Members of Oppressor Categories Must Be Suppressed

Of course, the requirement of representation according to population applies only one way: to members of victim classes. If whites, men, heterosexuals, Christians, etc. are underrepresented, that is fine; the fewer the better. For example, females now make up 60% of university graduates, although in the general age cohort males are 51%. There is no social justice clamoring for males to be fully represented.  Members of disfavored oppressor categories are disparaged. The classics of Western civilization should be ignored because they are the work, almost exclusively, of “dead white men.” Only works of females, people of color and non-Western authors should be considered virtuous. So too in political history. The American Constitution should be discarded because its writers were slaveholders.

Victims of The World Unite!

“Intersectionality” is an idea invented by a feminist law professor.

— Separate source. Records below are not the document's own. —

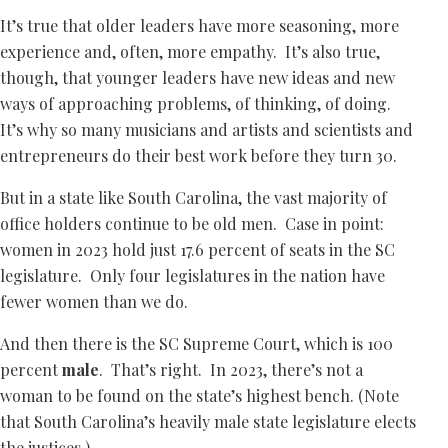
It’s true that older leaders have more seasoning, more
experience and, often, more empathy. It’s also true,
though, that younger leaders have new ideas and new
ways of approaching problems, of thinking, of doing.
It’s why so many musicians and artists and scientists and
entrepreneurs do their best work before they turn 30.
But in a state like South Carolina, the vast majority of
office holders continue to be old men. Case in point:
women in 2023 hold just 17.6 percent of seats in the SC
legislature. Only four legislatures in the nation have
fewer women than we do.
And then there is the SC Supreme Court, which is 100
percent
male
. That’s right. In 2023, there’s not a
woman to be found on the state’s highest bench. (Note
that South Carolina’s heavily male state legislature elects
the justices.)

It argues that some individuals fall into several victim categories, for example, black, female lesbians have three points in the victim stakes, as opposed to male members of the First Nations who receive only one point. Further, on the action front, members of each victim category are urged to unite and ally with members of other victim categories, because sharing the victim designation is the most important status in the world. This leads to some anomalies. Black victims of racism are urged to unite with Arab victims of colonialism, even though Arabs have been and still are holders of black slaves.

Female victims of sexism are urged to support Palestinian victims of “white” colonialism, even though Palestinian women have always been and continue to be subordinated to men, and are subjected to a wide range of abuse. Your children will learn that to be accepted, they must assume victim status or become champions of victims, and ally with other victims.